Le mois dernier, l’enquête a publié un rapport provisoire indiquant que bon nombre des personnes et des familles les plus touchées par la tragédie n’avaient pas encore reçu le soutien dont elles avaient besoin.

«Par exemple, une carte de commentaires laissée lors d’une journée portes ouvertes de la Mass Casualty Commission à l’automne 2021 indiquait : “Nous avons plus que jamais besoin d’un conseiller en deuil et en traumatisme”», indique le rapport.

«Ce thème a été réitéré par de nombreux répondants à notre enquête en ligne… en février et mars 2022. Un répondant a écrit : “Il semble que personne ne comprenne ce que nous avons traversé… Notre communauté a désespérément besoin de plus de soutien en santé mentale.”»

La commission a encouragé les agences gouvernementales et non gouvernementales à agir rapidement pour fournir du soutien supplémentaire en matière de santé mentale, de traumatisme et de deuil.

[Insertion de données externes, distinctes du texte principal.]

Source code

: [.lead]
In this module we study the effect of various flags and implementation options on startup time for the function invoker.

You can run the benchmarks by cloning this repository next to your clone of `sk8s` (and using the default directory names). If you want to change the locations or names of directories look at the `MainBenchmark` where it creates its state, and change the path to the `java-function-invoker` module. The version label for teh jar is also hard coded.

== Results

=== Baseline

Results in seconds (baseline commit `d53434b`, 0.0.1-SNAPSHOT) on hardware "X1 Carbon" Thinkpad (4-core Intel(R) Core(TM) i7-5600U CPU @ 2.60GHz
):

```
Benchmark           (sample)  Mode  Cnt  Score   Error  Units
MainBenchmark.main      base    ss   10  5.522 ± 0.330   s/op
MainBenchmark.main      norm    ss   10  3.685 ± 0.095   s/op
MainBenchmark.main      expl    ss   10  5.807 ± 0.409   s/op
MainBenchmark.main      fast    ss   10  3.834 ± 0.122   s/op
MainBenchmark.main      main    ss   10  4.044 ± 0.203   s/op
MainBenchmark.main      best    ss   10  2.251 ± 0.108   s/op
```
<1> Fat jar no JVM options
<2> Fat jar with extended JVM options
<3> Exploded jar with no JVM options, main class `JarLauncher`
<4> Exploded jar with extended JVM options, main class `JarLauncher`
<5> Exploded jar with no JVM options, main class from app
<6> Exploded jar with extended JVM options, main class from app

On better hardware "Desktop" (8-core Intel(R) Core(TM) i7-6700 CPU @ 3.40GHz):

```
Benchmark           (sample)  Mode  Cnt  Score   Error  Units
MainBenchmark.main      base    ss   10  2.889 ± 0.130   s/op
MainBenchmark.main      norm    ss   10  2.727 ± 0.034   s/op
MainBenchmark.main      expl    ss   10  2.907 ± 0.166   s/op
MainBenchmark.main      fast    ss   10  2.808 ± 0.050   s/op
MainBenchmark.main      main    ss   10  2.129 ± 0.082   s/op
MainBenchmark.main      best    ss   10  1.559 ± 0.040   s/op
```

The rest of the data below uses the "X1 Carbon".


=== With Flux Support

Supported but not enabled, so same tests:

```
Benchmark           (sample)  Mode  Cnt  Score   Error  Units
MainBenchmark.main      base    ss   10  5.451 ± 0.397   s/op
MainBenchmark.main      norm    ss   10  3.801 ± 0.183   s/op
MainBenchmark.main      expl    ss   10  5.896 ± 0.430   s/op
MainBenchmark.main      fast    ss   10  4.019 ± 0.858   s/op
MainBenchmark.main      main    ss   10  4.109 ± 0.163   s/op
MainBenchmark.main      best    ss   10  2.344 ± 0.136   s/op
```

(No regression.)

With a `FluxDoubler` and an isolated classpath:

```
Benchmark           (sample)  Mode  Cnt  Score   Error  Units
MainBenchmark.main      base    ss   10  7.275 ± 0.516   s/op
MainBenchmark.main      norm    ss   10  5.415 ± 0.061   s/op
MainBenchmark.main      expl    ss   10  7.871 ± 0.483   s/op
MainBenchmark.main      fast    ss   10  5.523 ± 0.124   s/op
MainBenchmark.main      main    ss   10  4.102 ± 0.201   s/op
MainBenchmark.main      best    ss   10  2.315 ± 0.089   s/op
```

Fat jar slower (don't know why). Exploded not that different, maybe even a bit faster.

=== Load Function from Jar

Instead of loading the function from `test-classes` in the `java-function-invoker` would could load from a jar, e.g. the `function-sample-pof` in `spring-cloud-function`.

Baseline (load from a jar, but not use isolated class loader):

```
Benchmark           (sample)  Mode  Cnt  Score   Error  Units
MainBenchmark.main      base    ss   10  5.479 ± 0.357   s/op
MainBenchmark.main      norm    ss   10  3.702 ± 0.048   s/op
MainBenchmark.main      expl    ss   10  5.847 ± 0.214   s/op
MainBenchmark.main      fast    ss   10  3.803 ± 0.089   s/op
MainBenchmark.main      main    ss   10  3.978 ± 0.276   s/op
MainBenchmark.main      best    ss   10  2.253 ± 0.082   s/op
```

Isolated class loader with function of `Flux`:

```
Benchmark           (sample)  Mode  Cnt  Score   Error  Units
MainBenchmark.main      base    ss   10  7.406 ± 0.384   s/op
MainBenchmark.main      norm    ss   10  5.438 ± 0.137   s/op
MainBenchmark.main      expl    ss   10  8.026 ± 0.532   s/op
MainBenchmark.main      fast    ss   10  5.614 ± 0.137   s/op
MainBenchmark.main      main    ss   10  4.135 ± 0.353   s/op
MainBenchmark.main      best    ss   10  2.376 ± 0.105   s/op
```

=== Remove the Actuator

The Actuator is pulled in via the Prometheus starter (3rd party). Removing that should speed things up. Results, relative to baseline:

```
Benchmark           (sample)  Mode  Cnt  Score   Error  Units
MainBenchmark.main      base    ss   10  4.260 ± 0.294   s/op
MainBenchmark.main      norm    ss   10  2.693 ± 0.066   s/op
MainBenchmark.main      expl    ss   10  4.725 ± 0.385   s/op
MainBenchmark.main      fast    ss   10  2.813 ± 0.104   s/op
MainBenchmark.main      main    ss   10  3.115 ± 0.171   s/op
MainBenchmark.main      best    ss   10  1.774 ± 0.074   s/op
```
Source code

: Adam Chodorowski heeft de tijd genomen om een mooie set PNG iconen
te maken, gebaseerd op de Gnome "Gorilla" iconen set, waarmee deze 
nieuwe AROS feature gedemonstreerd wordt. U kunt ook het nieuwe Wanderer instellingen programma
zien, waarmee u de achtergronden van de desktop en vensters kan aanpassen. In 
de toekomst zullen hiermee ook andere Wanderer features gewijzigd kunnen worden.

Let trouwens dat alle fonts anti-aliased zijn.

Des services déjà prolongés

Dana Bowden, directrice des services aux victimes du ministère de la Justice, a déclaré que les centres de services étaient initialement mis en place pour deux semaines, fonctionnant six jours par semaine de 10 h à 19 h.

Mais le besoin était si grand que les centres ont été maintenus ouverts jusqu’en août 2020, date à laquelle les sites de Shubenacadie et de Masstown ont dû fermer, car tous deux étaient dans des écoles. Les deux autres sites sont restés ouverts deux jours par semaine jusqu’en janvier 2021.

À Portapique, où 13 personnes ont été abattues dans la nuit du 18 avril 2020, une caravane a été installée à côté du centre communautaire, où des conseils étaient disponibles.

Christine Blair, maire de la municipalité où la plupart des meurtres ont eu lieu, a souligné qu’un manque de soutien à Colchester s’est développé pour les personnes souffrant encore de chagrin et de traumatismes, ce qui peut entraîner une augmentation de l’anxiété et de la maladie mentale.

«Nous ne réalisons tout simplement pas à quel point la souffrance est étendue, et elle doit encore être traitée, a-t-elle dit. Beaucoup a été fait, et il reste encore beaucoup à faire.»

Mme Blair a ajouté qu’une équipe spéciale devait se rendre dans les communautés pour offrir un soutien.

Tom Taggart, député de la circonscription de Colchester North, qui comprend Portapique, a complété que l’approche d’équipe est une bonne idée. Mais il a souligné que des services de santé mentale plus spécifiques devraient également être proposés.

«Cet (événement) a changé de nombreuses vies pour toujours, a souligné M. Taggart. Ce n’est pas censé arriver à Portapique… mais c’est arrivé, et ça a changé toute notre vie, et nous ne pouvons jamais l’oublier.»

Des répartiteurs en arrêt de travail

Les superviseurs du centre de communications opérationnelles de la GRC en Nouvelle-Écosse qui ont travaillé avec les répartiteurs du 911 lors de la tuerie d’avril 2020 affirment que la moitié du personnel est maintenant en arrêt de travail.

Bryan Green, commandant par intérim de la «Station de transmissions opérationnelles» de la Gendarmerie royale du Canada (GRC), déclarait lundi à la commission d’enquête qu’avant la tuerie, 50 employés travaillaient à temps plein dans ce service.

Or, M. Green a déclaré qu’il n’y avait plus aujourd’hui que 24 employés à temps plein travaillant à la répartition des appels au 911 pour la GRC de la Nouvelle-Écosse.

Il a déclaré que la plupart des absences étaient «dues à Portapique», là où les tueries ont commencé le samedi soir du 18 avril. M. Green croit que si certains de ces postes sont techniquement occupés par des personnes «en congé de maladie», il ne sait pas si ces employés reviendront un jour.

Un enquêteur de la commission a demandé à M. Green si lui et son personnel avaient été suffisamment soutenus après cette tragédie qui a fait 22 morts, les 18 et 19 avril 2020. Il a répondu qu’il se sentait bien soutenu, mais qu’on aurait peut-être pu en faire plus pour éviter de perdre autant d’employés.

Kirsten Baglee, une superviseure du même centre de communications, qui était de l’équipe du matin le dimanche 19 avril, avec M. Green, a déclaré que l’ampleur de la tuerie était plus grande que ce que n’importe quel membre du personnel aurait pu imaginer.

Elle a dit que c’est avec des événements comme celui-là que «des carrières peuvent être brisées».

Cette dépêche a été rédigée en partie avec l’aide financière des Bourses de Meta et de La Presse Canadienne pour les nouvelles.